Agar dapat momongan, pasutri muda perlu kenali scoring infertility

id momongan,pasutri muda,scoring infertility,Prof dr Samsulhadi

Agar dapat momongan, pasutri muda perlu kenali scoring infertility

Prof dr Samsulhadi SpOG Subsp FER usai menjadi narasumber dalam seminar Peserta Scoring Infertility and Workshop IUI Morula IVF National Hospital Surabaya.  (ANTARA/HO-Dhimas)

Mataram (ANTARA) - Tak sedikit pasangan yang baru menikah langsung dikaruniai anak. Tentunya butuh waktu dan proses yang tidak pendek untuk ditempuh. Untuk itu, pasangan suami istri (pasutri) muda agar dapat momongan, perlu mengenai scoring infertility.

Prof dr Samsulhadi SpOG Subsp FER mengatakan bahwa angka infertilitas di Indonesia mencapai belasan persen. Lebih kurang yakni 10-15 persen angkanya dari usia reproduksi. Nah, jumlah itu bersifat dinamis. 

“Ada yang bilang 10 persen bahkan ada juga 15 persen dari usia reproduksi untuk angka infertilitas. Kira-kira demikian, karena itu perawatan infertilitas itu sangat penting dan terbatas waktunya,” kata Prof Samsulhadi di seminar Peserta Scoring Infertility and Workshop IUI Morula IVF National Hospital Surabaya. 

Melihat kondisi seperti itu, Prof Samsulhadi membuat skor atau scoring infertility. Skor tersebut, lanjut dosen Fakultas Kedokteran Universitas Airlangga Surabaya itu, akan membantu masyarakat atau pasien untuk mengetahui kondisi tubuhnya. Tidak terkecuali para tenaga kesehatan termasuk dokter tak terlambat dalam merujuk pasien ke layanan yang primer, sekunder, atau tersier.

“Skor infertiilitas gunanya mencegah rujukan terlambat karena factor waktu itu sangat penting dalam perawatan infertilitas. Karena umur perempuan masa reproduksi hanya 20-35 tahun,” terang Prof Samsulhadi.  

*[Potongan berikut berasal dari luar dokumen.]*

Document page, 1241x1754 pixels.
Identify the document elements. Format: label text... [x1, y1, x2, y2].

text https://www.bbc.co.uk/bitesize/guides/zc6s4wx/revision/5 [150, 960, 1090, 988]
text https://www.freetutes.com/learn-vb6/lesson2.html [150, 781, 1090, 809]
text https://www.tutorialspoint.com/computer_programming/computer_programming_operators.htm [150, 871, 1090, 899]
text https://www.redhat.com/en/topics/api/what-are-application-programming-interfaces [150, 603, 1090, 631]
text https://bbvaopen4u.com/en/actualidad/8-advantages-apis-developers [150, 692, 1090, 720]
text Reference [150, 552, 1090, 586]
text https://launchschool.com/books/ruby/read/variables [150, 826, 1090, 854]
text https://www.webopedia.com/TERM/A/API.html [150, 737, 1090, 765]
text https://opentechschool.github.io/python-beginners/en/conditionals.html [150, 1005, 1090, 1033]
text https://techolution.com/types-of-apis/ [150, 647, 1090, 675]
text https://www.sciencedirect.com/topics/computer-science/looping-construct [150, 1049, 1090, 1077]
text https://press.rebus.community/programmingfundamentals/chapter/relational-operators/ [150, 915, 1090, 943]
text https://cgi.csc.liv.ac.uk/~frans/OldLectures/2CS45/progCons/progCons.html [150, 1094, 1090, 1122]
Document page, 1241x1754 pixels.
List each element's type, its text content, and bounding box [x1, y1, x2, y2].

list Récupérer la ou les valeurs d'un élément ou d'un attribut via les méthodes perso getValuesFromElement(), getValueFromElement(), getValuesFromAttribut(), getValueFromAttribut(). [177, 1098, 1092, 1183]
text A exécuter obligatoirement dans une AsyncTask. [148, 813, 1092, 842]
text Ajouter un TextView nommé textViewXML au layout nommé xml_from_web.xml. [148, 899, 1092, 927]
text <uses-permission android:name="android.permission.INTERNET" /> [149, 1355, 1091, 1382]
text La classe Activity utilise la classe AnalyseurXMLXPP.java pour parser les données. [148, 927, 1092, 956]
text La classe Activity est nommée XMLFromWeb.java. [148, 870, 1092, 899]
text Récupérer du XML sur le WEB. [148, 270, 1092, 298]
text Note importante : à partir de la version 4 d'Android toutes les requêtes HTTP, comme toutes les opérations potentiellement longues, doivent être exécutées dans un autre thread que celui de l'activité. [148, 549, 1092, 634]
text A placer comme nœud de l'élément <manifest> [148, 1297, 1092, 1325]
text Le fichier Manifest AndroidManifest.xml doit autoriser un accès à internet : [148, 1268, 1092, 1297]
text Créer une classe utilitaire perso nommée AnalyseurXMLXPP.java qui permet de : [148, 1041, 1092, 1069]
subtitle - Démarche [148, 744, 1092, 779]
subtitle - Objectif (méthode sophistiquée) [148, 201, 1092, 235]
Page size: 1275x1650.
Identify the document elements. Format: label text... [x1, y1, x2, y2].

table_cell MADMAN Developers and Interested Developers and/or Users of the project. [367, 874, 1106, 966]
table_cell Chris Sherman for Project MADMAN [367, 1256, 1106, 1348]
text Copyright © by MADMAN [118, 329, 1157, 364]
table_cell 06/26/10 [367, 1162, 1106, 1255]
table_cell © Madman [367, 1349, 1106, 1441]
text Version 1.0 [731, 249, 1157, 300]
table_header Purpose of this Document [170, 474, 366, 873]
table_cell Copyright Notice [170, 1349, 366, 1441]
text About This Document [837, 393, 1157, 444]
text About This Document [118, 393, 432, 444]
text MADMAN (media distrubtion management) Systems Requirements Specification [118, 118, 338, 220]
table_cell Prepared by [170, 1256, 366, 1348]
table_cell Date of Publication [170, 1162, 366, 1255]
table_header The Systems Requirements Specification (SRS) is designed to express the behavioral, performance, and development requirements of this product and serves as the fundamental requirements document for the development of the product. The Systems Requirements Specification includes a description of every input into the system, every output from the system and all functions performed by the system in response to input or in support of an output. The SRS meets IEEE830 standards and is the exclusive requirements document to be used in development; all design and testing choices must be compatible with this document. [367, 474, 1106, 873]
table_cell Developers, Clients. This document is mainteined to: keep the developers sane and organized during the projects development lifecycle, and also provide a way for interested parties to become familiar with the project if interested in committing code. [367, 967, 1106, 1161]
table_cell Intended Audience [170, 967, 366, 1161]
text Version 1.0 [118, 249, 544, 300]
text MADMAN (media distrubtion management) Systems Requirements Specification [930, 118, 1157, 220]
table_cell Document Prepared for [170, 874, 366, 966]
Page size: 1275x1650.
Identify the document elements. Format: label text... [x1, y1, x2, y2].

Apabila perawatan itu tidak terencana dan terarah, masih kata Prof Samsulhadi, maka waktunya akan terbuang. Dia menegaskan bahwa usia seseorang tidak bisa diputarbalikkan. “Dan, kalau sudah mengenai umur, mau apa? Siapa yang bisa memutar umur balik,” tambahnya. 

Ada beberapa factor seseorang mengalami infertilitas. Antara lain, gaya hidup, obesitas, narkoba, hingga sex bebas. Prof Samsulhadi menyebutkan, factor social ekonomi juga ikut memengaruhi. Misalnya, kedua pasangan suami dan istri terpaksa harus bekerja. Sehingga tingkat stress masing-masing pihak naik. 

Konsultan Medis Morula IVF Indonesia Prof Dr dr Budi Santoso SpOG Subsp FER mengungkapkan, gaya hidup menjadi factor yang penting bagi seseorang terkait fertilitas. Selain itu, lanjut dia, usia pernikahan juga ikut memengaruhi. Misalnya, usia pernikahan di atas 30 tahun atau baru menikah di usia 27 tahun. 

“Yang terpenting, masyarakat ini harus kita edukasi terus. Dengan segala macam bentuk seminar, tulisan, ini harus dicegah. Belum lagi saat menikah sudah terlambat, pasangan masih menunda kehamilan. Karena harus beli mobil atau rumah, sementara usia terus berjalan,” ujarnya. 

Dokter Benediktus Arifin MPH SpOG (K) FICS dari Morula IVF Surabaya mengaku bahwa dirinya kesulitan mencari pasien yang datang dengan usia masih 21. Tak sedikit pasien konsultasi ke dirinya sudah berusia di atas 25 tahun. 

“Morula berusaha menginformasikan ke masyarakat, terutama tenaga kesehatan terkait skor infertility dan pentingnya rujukan. Tujuan lainnya yakni supaya dokter-dokter kandungan tenaga kesehatan lainnya tidak terlambat untuk referral,” jelasnya. 

Dokter dr Jimmy Yanuar Annas SpOG Subsp FER selaku kepala klinik Morula IVF Surabaya menyatakan bahwa usia seorang perempuan juga memiliki peran. Dia menyebutkan, berdasarkan catatannya, pasien-pasien yang datang ke Morula IVF Surabaya dengan kondisi “telat” lumayan tinggi. 

“Salah satu layanan kesehatan yang bisa diambil yakni dengan skrining embrio PGTA untuk mendapatkan embrio terbaik sehingga harapan angka kehamilannya tinggi. Lewat skor infertility, kami berharap bisa berdampak baik,” terangnya.